Top of DATASET EXTRACT

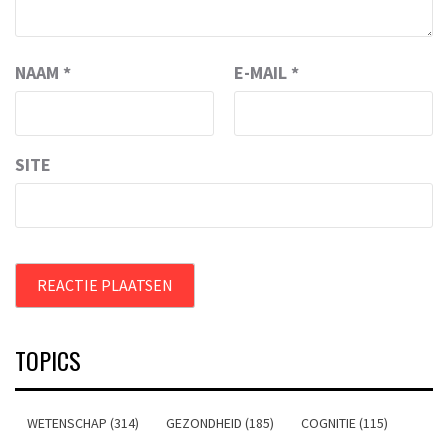
NAAM
*
E-MAIL
*
SITE
TOPICS
WETENSCHAP (314)
GEZONDHEID (185)
COGNITIE (115)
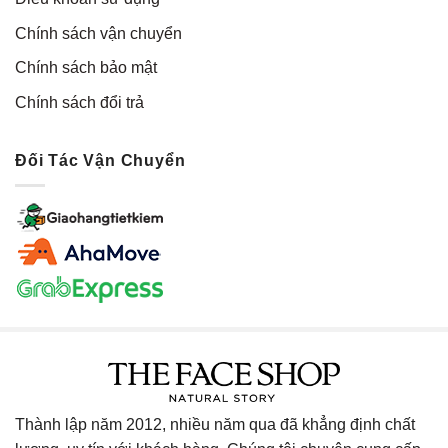
Chính sách vận chuyển
Chính sách bảo mật
Chính sách đổi trả
Đối Tác Vận Chuyển
Thành lập năm 2012, nhiều năm qua đã khẳng định chất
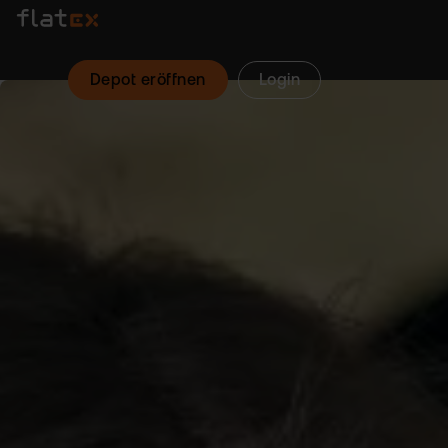
Depot eröffnen
Login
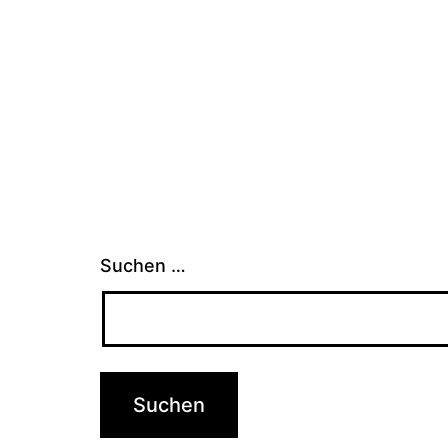
Suchen …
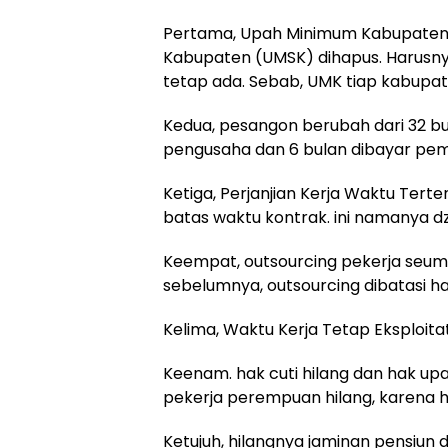
Pertama, Upah Minimum Kabupaten 
Kabupaten (UMSK) dihapus. Harusny
tetap ada. Sebab, UMK tiap kabupat
Kedua, pesangon berubah dari 32 bul
pengusaha dan 6 bulan dibayar pem
Ketiga, Perjanjian Kerja Waktu Tert
batas waktu kontrak. ini namanya dz
Keempat, outsourcing pekerja seumu
sebelumnya, outsourcing dibatasi ha
Kelima, Waktu Kerja Tetap Eksploitat
Keenam. hak cuti hilang dan hak upah
pekerja perempuan hilang, karena ha
Ketujuh, hilangnya jaminan pensiun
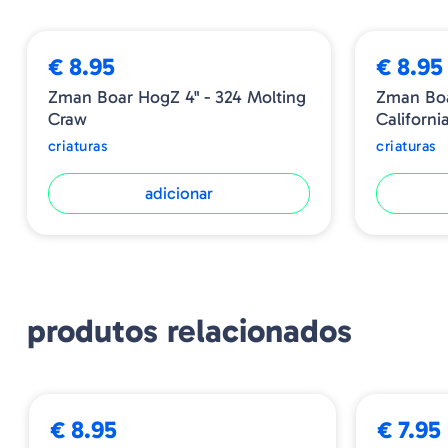
➕ OPÇÕES
€ 8.95
€ 8.95
Zman Boar HogZ 4" - 324 Molting
Zman Boa
Craw
Californi
criaturas
criaturas
adicionar
produtos relacionados
➕ OPÇÕES
€ 8.95
€ 7.95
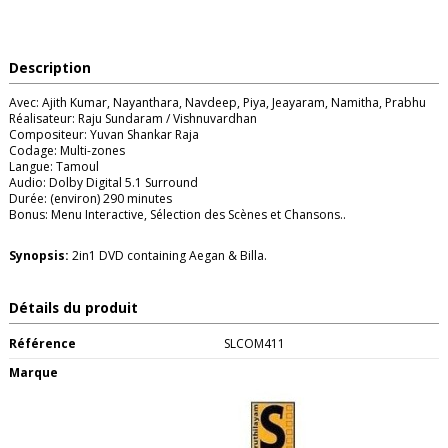
Description
Avec: Ajith Kumar, Nayanthara, Navdeep, Piya, Jeayaram, Namitha, Prabhu
Réalisateur: Raju Sundaram / Vishnuvardhan
Compositeur: Yuvan Shankar Raja
Codage: Multi-zones
Langue: Tamoul
Audio: Dolby Digital 5.1 Surround
Durée: (environ) 290 minutes
Bonus: Menu Interactive, Sélection des Scènes et Chansons..
Synopsis:
2in1 DVD containing Aegan & Billa.
Détails du produit
Référence
SLCOM411
Marque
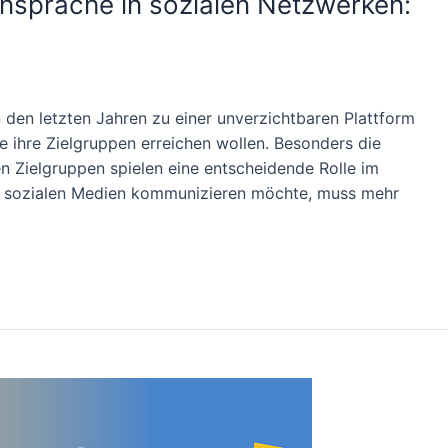
nsprache in sozialen Netzwerken:
n den letzten Jahren zu einer unverzichtbaren Plattform
 ihre Zielgruppen erreichen wollen. Besonders die
n Zielgruppen spielen eine entscheidende Rolle im
in sozialen Medien kommunizieren möchte, muss mehr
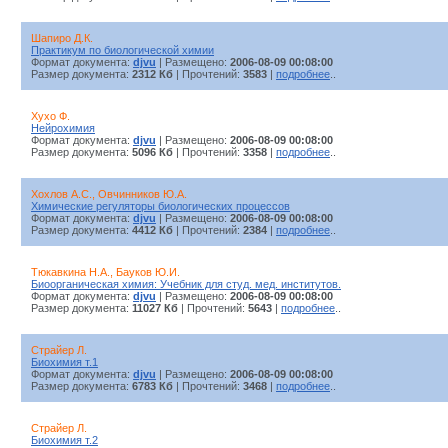
Шапиро Д.К.
Практикум по биологической химии
Формат документа:
djvu
| Размещено:
2006-08-09 00:08:00
Размер документа:
2312 Кб
| Прочтений:
3583
|
подробнее
..
Хухо Ф.
Нейрохимия
Формат документа:
djvu
| Размещено:
2006-08-09 00:08:00
Размер документа:
5096 Кб
| Прочтений:
3358
|
подробнее
..
Хохлов А.С., Овчинников Ю.А.
Химические регуляторы биологических процессов
Формат документа:
djvu
| Размещено:
2006-08-09 00:08:00
Размер документа:
4412 Кб
| Прочтений:
2384
|
подробнее
..
Тюкавкина Н.А., Бауков Ю.И.
Биоорганическая химия: Учебник для студ. мед. институтов.
Формат документа:
djvu
| Размещено:
2006-08-09 00:08:00
Размер документа:
11027 Кб
| Прочтений:
5643
|
подробнее
..
Страйер Л.
Биохимия т.1
Формат документа:
djvu
| Размещено:
2006-08-09 00:08:00
Размер документа:
6783 Кб
| Прочтений:
3468
|
подробнее
..
Страйер Л.
Биохимия т.2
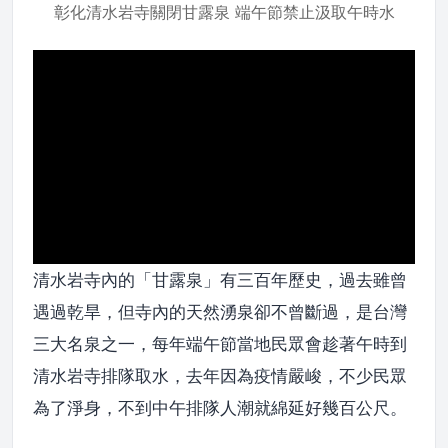
彰化清水岩寺關閉甘露泉 端午節禁止汲取午時水
清水岩寺內的「甘露泉」有三百年歷史，過去雖曾
遇過乾旱，但寺內的天然湧泉卻不曾斷過，是台灣
三大名泉之一，每年端午節當地民眾會趁著午時到
清水岩寺排隊取水，去年因為疫情嚴峻，不少民眾
為了淨身，不到中午排隊人潮就綿延好幾百公尺。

Bottom of DATASET EXTRACT

_EXERCISE DESCRIPTION_. Pictures are to be dropped; the lines from the start of the entries above through the line with "Réalisateur: Raju Sundaram / Vishnuvardhan" are to be given again verbatim.

_RESPONSE FOR THIS EXERCISE_.
NAAM
*
E-MAIL
*
SITE
TOPICS
WETENSCHAP (314)
GEZONDHEID (185)
COGNITIE (115)
Chính sách vận chuyển
Chính sách bảo mật
Chính sách đổi trả
Đối Tác Vận Chuyển
Thành lập năm 2012, nhiều năm qua đã khẳng định chất
Depot eröffnen
Login
Suchen …
Pertama, Upah Minimum Kabupaten 
Kabupaten (UMSK) dihapus. Harusny
tetap ada. Sebab, UMK tiap kabupat
Kedua, pesangon berubah dari 32 bul
pengusaha dan 6 bulan dibayar pem
Ketiga, Perjanjian Kerja Waktu Tert
batas waktu kontrak. ini namanya dz
Keempat, outsourcing pekerja seumu
sebelumnya, outsourcing dibatasi ha
Kelima, Waktu Kerja Tetap Eksploitat
Keenam. hak cuti hilang dan hak upah
pekerja perempuan hilang, karena ha
Ketujuh, hilangnya jaminan pensiun
➕ OPÇÕES
€ 8.95
€ 8.95
Zman Boar HogZ 4" - 324 Molting
Zman Boa
Craw
Californi
criaturas
criaturas
adicionar
produtos relacionados
➕ OPÇÕES
€ 8.95
€ 7.95
Description
Avec: Ajith Kumar, Nayanthara, Navdeep, Piya, Jeayaram, Namitha, Prabhu
Réalisateur: Raju Sundaram / Vishnuvardhan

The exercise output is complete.